An an attorney who defends academic integrity disciplinary actions at state universities, I am often ask to give an opinion on charges brought against students for cheating based on similarities of their answers on exams. For example, let’s take a look at the following hypothetical:
A professor suspects two students of cheating, and studies the exam answers for similarities. The professor notes that both students got the same questions wrong. For example, on a multiple choice exam on American presidents, they both incorrectly answered 1) that Theodore Roosevelt was the longest serving president, 2) that George W. Bush initiated the invasion of Panama, and 3) that James Madison presided of the Civil War. The two students each got all other test questions correct.
To some professors, that would seem to be hard evidence of cheating. What are the chances of two unrelated students each getting the same answers wrong in the same way, and all other questions correct? Not so fast, say statistical experts. As one statistician has noted:
It is our position, echoed by courts and statisticians alike, that at no time can one accept probabilistic evidence as sufficient merely because the occurrence of some value of a test statistic is highly probable. Reasonable competing explanation must be considered. The limitations of the mechanistic detection strategies, and the inherent variability in test deign and administration reliability and validity found in all except the most rigors of standardized tests and testing situations, preclude an automatic acceptable of probabilities data as prima facie demonstration of misconduct.
See, Dwyer, David J.; Hecht, Jefrey B. “Cheating Detection: Statistical, Legal, and Policy” (1994). Available at: http://files.eric.ed.gov/fulltext/ED382066.pdf. The author goes on to explain:
Finally, we must answer the question “is the sample of students being compared merely random or is it representative of the class as a whole?” If the class is comprised of distinct subgroups (by achievement, ethnicity, gender, etc?) then the sample from which we draw an inference must representative of the subgroup(s) as well. It is our opinion that no mechanistic detection method currently available sufficiently address these concerns to an adequate degree, casting doubt as to the utility of mechanistic methods to detect wrongdoing with a known and consistent degree of accuracy.
The problem with using statistical error analysis in academic integrity cases is that often times students will work together preparing for a test in a study group. Preparing for a test in a study group can lead students to all have similar understanding of the material, and this includes possible errors or misunderstanding of the subject, and can lead to similar incorrect answers on an exam. There are legal precedents that support this idea. One such case is the court opinion in Boehm v. Univ. of Pennsylvania Sch. of Veterinary Med., 392 Pa. Super. 502, 573 A.2d 575 (1990). In that legal precedent a veterinary student at the University of Pennsylvania was accused of cheating, and was ultimately found to have committed the offense.
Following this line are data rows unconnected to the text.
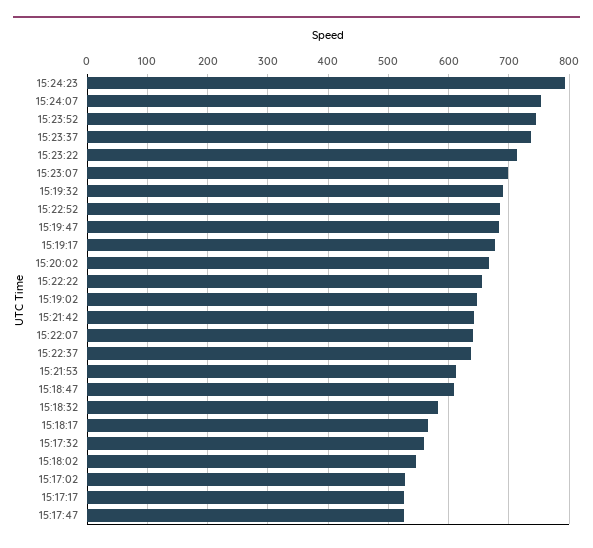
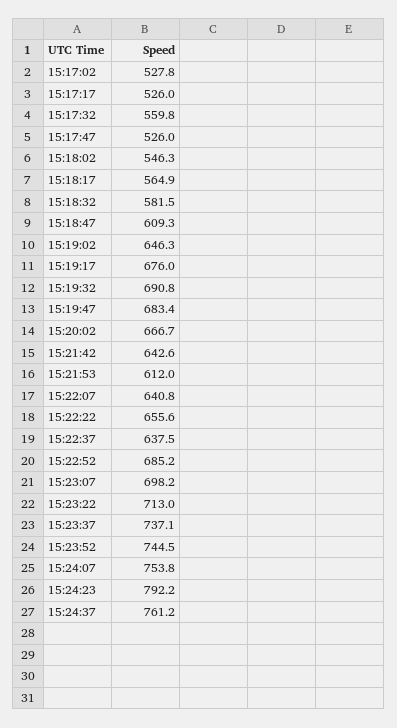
  {
    "15:24:23": 792.2,
    "15:24:07": 753.8,
    "15:23:52": 744.5,
    "15:23:37": 737.1,
    "15:23:22": 713,
    "15:23:07": 698.2,
    "15:19:32": 690.8,
    "15:22:52": 685.2,
    "15:19:47": 683.4,
    "15:19:17": 676,
    "15:20:02": 666.7,
    "15:22:22": 655.6,
    "15:19:02": 646.3,
    "15:21:42": 642.6,
    "15:22:07": 640.8,
    "15:22:37": 637.5,
    "15:21:53": 612,
    "15:18:47": 609.3,
    "15:18:32": 581.5,
    "15:18:17": 564.9,
    "15:17:32": 559.8,
    "15:18:02": 546.3,
    "15:17:02": 527.8,
    "15:17:17": 526,
-   "15:17:47": 526
+   "15:17:47": 526,
+   "15:24:37": 761.2
  }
While the student was found to have been guilty, the university threw out the supposed statistical analysis and ruled:
While the information raises suspicion as to the cheating charges, the panel considers the comparison [of the test answers] to be unreliable due to its lack of statistical foundation particularly since the influence on test scores of studying together is unknown. Accordingly this information was not considered in the panel’s deliberations.
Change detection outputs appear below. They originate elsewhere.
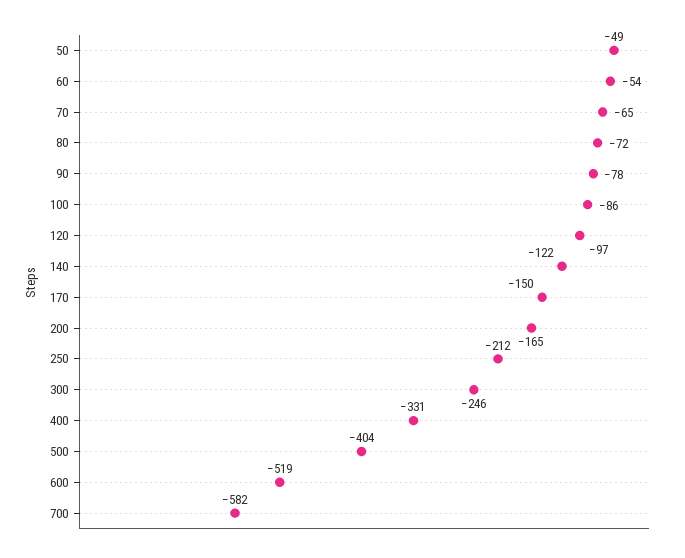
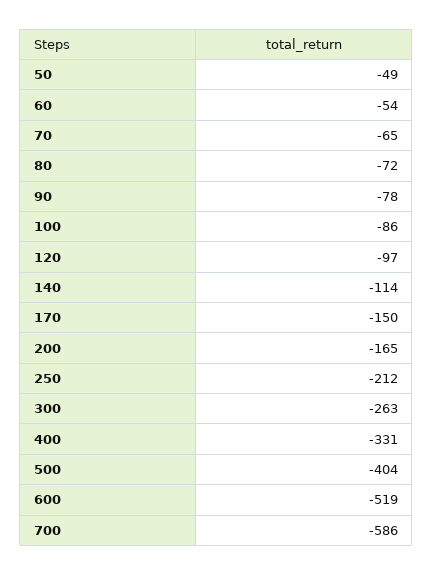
  {
    "50": -49,
    "60": -54,
    "70": -65,
    "80": -72,
    "90": -78,
    "100": -86,
    "120": -97,
-   "140": -122,
+   "140": -114,
    "170": -150,
    "200": -165,
    "250": -212,
-   "300": -246,
+   "300": -263,
    "400": -331,
    "500": -404,
    "600": -519,
-   "700": -582
+   "700": -586
  }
Id, 392 Pa. Super. 502, 516, 573 A.2d 575, 582 (1990) (emphasis added). Similar statistical reasoning was also rejected in the case of Papelino v. Albany Coll. of Pharmacy of Union Univ., 633 F.3d 81 (2d Cir. 2011). In that case three pharmacy students were accused of cheating on a test. The case described the circumstances as follows:
In support of the charges, Nowak [a teacher] presented evidence, which consisted primarily of “statistical” charts that she had prepared based on her review of exams taken by Papelino, Basile, and Yu in various courses. Papelino, Basile, and Yu countered with (1) the lack of evidence of the means by which the three might have managed to cheat; (2) the fact that the three studied together, and therefore had similar knowledge bases; and (3) the lack of validity of the “statistical” evidence.
Papelino v. Albany Coll. of Pharmacy of Union Univ., 633 F.3d 81, 86-87 (2d Cir. 2011). The case goes on to explain that the Supreme Court of New York rejected such evidence, and “…concluded that the Honor Code Committee’s determinations were based ‘solely’ on a ‘statistical compilation’ that was based upon ‘false assumptions’ and did not provide ‘a rational basis to conclude that petitioners cheated.’” Id at 87.
While statistical similarities can be a starting point for an academic integrity investigation, such proof should not be taken as conclusive evidence by itself.